Dans la deuxième partie, je vous ai déjà parlé de l’installation de Yayoi Kusama (les pois) et des autoportraits de Bryan Lewis Saunders. Mais, pour finir, je voudrais vous parler d’une œuvre étonnante tant par la forme qu’elle prend que par le récit de l’expérience vécue.

Il s’agit du projet Le voyage en Iboga du duo Art Orienté Objet de Marion Laval-Jeantet et de Benoit Mangin. Ces deux artistes sont partis au Gabon vivre un rite d’initiation dans une société secrète. Pour ce faire, ils ont avalé de l’iboga, une plante hallucinogène censée ouvrir les portes de la conscience. Une photographie de la séance, sans doute au début du processus, montre les deux français assis au milieu des autres initiés, grimés de peinture. Cette même photographie est reportée dans une sorte de lanterne magique qui tourne au son d’une musique lancinante… je me dis mouais, sans vraiment y porter attention.

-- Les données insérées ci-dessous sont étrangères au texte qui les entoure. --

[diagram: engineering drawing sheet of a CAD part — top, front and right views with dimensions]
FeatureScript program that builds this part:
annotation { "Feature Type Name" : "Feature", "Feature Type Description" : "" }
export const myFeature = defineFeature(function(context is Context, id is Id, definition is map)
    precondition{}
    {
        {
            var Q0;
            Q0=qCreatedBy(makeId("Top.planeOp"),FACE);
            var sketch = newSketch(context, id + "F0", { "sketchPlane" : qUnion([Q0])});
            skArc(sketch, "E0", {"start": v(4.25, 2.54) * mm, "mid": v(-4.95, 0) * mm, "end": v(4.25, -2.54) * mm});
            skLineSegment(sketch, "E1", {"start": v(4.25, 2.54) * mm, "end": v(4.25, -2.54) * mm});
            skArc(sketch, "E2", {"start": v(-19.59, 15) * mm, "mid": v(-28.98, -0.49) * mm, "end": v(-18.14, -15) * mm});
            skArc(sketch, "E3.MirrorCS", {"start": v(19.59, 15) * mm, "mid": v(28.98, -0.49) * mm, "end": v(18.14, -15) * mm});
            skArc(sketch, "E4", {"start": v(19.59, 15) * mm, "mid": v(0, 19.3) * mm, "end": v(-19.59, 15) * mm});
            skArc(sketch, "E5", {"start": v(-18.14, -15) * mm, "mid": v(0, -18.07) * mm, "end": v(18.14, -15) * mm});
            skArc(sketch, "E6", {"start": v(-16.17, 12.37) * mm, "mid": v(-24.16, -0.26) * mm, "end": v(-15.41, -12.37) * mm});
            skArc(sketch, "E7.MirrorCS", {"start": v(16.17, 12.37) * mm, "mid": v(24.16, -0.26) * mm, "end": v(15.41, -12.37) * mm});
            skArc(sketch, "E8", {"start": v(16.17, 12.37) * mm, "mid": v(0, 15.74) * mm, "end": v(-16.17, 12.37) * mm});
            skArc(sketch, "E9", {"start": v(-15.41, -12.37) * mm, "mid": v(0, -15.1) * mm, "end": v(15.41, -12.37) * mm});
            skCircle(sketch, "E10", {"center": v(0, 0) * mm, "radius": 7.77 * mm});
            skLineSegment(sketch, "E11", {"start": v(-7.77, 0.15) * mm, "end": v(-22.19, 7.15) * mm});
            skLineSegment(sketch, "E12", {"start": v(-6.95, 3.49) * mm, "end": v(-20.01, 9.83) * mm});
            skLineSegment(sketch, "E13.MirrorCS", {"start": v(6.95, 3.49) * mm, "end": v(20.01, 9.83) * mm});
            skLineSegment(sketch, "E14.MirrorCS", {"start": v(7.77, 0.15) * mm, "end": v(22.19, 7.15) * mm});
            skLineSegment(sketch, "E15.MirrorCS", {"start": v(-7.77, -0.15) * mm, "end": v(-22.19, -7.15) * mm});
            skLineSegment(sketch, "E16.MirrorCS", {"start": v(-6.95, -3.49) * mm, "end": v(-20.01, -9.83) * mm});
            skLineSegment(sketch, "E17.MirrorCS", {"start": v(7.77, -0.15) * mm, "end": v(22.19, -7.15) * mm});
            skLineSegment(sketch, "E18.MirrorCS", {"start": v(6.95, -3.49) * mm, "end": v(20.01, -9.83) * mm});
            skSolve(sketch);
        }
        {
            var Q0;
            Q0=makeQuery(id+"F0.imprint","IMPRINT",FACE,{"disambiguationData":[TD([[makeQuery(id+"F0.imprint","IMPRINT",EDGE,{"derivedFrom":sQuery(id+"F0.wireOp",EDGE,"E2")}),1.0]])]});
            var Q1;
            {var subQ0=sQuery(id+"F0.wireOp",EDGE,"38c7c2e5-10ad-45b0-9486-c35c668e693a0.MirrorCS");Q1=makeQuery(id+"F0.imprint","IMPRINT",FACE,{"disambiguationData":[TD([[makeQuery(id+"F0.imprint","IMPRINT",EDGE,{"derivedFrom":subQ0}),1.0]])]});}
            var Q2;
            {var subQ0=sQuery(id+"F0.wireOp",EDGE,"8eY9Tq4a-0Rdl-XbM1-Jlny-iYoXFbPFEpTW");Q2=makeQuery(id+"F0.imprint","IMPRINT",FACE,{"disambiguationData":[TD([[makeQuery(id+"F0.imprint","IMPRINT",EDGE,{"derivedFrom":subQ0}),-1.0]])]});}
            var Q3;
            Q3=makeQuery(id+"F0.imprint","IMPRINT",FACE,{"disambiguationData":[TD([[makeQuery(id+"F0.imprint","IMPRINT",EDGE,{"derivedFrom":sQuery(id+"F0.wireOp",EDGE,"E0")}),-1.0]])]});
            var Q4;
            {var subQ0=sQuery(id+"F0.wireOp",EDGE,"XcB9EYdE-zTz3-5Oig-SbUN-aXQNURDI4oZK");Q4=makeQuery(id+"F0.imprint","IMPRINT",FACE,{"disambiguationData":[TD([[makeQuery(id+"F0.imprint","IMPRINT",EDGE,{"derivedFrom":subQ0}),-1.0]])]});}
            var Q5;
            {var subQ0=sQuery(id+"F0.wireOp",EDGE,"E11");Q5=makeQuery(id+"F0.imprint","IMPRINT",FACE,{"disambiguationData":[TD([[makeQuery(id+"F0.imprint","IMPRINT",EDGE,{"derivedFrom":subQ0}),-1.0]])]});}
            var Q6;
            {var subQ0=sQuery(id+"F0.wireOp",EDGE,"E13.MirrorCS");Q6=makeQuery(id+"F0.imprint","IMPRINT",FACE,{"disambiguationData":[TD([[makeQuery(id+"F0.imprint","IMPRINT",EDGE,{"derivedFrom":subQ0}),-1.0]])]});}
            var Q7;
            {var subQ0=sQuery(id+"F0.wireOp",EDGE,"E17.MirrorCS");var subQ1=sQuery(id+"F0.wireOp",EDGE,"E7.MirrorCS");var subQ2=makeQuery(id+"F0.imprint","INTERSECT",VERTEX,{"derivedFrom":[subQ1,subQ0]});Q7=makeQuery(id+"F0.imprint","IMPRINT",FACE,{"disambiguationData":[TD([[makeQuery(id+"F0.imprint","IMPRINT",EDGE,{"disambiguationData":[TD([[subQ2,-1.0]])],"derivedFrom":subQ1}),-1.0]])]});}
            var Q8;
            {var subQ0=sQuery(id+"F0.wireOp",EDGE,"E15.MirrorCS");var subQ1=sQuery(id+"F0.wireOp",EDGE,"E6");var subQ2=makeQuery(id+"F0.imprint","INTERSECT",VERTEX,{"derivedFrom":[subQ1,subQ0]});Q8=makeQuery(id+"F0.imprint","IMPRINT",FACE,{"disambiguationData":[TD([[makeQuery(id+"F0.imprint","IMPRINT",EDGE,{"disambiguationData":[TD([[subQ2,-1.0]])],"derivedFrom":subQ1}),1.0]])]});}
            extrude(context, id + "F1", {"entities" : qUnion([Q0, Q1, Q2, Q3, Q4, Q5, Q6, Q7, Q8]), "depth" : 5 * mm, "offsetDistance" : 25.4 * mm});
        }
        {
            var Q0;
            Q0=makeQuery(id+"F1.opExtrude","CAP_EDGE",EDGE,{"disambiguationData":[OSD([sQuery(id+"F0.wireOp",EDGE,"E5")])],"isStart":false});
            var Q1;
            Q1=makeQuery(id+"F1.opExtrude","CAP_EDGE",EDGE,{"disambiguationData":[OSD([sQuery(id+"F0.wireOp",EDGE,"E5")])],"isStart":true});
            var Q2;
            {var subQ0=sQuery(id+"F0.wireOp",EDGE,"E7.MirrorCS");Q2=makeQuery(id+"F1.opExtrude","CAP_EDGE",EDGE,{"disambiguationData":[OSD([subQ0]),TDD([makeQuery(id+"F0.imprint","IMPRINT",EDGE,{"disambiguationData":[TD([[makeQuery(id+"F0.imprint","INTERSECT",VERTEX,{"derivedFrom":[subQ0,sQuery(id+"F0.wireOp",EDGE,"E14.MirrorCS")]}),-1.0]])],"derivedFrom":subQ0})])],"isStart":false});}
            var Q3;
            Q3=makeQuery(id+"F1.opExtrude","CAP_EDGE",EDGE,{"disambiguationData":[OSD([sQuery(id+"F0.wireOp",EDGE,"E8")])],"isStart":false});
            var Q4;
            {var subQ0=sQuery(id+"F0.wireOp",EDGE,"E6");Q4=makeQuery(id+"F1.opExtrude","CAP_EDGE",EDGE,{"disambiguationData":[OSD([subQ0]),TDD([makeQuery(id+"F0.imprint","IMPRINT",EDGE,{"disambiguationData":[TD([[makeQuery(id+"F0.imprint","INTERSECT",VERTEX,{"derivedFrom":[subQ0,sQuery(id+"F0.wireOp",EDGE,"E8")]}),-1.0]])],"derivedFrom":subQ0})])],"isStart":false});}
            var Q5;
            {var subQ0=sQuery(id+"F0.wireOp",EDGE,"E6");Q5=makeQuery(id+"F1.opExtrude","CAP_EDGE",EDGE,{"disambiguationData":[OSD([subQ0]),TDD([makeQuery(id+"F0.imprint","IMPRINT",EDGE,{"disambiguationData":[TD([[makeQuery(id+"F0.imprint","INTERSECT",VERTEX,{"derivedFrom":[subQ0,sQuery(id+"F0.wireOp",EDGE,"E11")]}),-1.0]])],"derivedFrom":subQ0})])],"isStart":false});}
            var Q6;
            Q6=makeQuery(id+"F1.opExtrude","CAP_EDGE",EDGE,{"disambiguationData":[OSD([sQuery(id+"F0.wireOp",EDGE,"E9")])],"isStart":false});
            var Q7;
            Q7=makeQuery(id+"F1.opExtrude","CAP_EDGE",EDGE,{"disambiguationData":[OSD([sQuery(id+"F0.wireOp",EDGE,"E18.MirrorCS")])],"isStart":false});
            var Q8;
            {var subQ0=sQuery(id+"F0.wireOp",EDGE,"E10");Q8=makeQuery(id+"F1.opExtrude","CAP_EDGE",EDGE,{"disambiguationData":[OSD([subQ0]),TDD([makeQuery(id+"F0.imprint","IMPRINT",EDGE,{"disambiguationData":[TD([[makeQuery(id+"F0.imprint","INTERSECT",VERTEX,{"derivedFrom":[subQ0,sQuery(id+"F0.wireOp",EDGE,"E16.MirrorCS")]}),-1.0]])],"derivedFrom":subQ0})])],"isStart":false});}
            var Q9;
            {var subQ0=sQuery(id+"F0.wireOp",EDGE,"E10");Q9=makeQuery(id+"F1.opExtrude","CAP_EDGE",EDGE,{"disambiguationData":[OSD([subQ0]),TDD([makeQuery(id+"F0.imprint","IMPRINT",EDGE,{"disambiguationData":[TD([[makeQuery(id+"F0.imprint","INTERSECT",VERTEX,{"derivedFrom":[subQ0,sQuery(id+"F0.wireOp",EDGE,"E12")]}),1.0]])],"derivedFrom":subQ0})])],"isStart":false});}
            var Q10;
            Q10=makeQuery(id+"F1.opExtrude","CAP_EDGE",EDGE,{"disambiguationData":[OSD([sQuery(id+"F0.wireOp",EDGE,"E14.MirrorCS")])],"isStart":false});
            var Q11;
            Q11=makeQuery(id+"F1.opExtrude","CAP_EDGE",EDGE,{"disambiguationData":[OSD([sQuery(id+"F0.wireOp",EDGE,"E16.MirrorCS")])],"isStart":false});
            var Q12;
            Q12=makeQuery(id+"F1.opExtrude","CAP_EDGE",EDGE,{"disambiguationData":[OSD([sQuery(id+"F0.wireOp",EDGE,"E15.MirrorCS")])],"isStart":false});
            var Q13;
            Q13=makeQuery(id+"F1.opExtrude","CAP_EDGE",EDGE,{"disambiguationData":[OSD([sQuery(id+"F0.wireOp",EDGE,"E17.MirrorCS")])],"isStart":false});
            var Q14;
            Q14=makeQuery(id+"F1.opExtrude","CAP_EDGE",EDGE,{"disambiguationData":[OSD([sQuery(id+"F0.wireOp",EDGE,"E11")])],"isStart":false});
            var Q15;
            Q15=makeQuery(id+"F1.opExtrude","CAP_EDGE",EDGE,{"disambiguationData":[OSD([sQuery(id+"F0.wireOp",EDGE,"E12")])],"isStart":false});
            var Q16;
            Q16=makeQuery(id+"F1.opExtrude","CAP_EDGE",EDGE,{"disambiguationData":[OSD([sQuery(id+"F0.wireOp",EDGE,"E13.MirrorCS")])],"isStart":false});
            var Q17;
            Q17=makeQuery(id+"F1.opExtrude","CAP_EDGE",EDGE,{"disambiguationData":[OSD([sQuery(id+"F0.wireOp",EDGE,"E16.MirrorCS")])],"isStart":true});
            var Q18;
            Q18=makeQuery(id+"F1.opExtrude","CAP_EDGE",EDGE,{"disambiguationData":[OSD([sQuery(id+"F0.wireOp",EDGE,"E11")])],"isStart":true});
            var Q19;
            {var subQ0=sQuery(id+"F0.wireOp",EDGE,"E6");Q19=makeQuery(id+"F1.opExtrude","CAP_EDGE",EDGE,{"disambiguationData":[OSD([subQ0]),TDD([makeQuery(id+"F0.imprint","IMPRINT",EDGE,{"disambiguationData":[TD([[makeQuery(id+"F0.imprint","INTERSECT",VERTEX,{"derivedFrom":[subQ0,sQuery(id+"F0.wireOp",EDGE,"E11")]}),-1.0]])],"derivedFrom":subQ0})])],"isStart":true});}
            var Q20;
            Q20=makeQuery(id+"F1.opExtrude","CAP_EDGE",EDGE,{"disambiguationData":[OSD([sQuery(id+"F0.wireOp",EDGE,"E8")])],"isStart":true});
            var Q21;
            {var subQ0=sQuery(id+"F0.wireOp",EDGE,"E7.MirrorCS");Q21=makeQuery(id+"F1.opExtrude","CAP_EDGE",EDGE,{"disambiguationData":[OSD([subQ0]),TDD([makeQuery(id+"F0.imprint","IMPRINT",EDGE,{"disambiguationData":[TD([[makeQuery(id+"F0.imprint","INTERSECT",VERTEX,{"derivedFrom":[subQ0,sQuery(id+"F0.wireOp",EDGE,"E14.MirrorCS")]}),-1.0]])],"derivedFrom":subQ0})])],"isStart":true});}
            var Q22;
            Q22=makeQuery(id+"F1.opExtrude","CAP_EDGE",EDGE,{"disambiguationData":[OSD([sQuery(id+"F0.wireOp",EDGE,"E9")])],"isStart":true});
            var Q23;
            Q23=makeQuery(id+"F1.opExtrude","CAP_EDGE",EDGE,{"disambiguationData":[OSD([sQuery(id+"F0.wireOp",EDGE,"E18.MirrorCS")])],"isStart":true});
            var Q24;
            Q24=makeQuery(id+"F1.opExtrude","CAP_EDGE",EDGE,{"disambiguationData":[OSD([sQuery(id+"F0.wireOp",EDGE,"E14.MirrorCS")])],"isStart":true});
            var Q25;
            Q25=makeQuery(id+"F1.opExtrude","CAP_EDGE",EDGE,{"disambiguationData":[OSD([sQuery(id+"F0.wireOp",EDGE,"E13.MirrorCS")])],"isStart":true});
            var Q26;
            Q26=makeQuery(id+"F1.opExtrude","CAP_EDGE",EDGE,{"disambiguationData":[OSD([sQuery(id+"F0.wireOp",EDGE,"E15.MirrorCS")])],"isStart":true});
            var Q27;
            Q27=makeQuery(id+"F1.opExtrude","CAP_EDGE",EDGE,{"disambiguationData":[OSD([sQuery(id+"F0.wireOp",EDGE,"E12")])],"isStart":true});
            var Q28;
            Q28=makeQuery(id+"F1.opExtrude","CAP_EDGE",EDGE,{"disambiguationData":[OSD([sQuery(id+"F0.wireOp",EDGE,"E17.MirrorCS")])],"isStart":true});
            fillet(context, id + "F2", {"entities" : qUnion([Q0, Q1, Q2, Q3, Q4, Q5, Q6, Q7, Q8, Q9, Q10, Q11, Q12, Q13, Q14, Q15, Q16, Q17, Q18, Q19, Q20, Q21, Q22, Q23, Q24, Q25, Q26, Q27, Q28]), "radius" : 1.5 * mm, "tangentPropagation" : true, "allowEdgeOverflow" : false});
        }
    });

Puis, dans la pièce suivante, je m’arrête devant une œuvre surprenante : un lit à baldaquin en métal tout simple, sans tissu ni moustiquaire, dont le matelas est percé de petits arbustes rouges, délicats comme du corail. Ces organes fragiles sont protégés par des cloches en verre transparents mais sous le matelas, ils se sont liquéfiés en flaques de sang. Des néons tourbillonnent au-dessus du matelas comme des éclats d’énergie échappés des organes. Je ne fais pas toute de suite le lien, mais je m’assois et je mets à mes oreilles le casque accroché à côté de l’œuvre. Marion Laval-Jeantet y raconte son expérience tantôt en rapportant la parole du maître de cérémonie “Vous ne serez bientôt plus vous-mêmes… vous allez passer de l’autre côté…“ tantôt en se remémorant ses sensations “doucement, la vision se trouble…“. Je regarde l'œuvre en écoutant le récit... ah, oui, je comprends mieux... la violence de l'effet de l'iboga est impressionante et le récit de l'expérience est un morceau de bravoure, un sacré témoignage, qui donne un relief saisissant aux trois pièces du duo Art Orienté Objet. Cette utilisation de la drogue comme instrument de recherche spirituelle ou "chamanique" montre une autre facette des substances psychotropes et a le mérite d’élargir le débat.

D’ailleurs le lendemain, j’apprends dans Le Parisien, qu’un homme arrêté à l’aéroport de Roissy est accusé de pratiques sectaires et de trafic illégal d’iboga, une plante considérée en France comme un stupéfiant.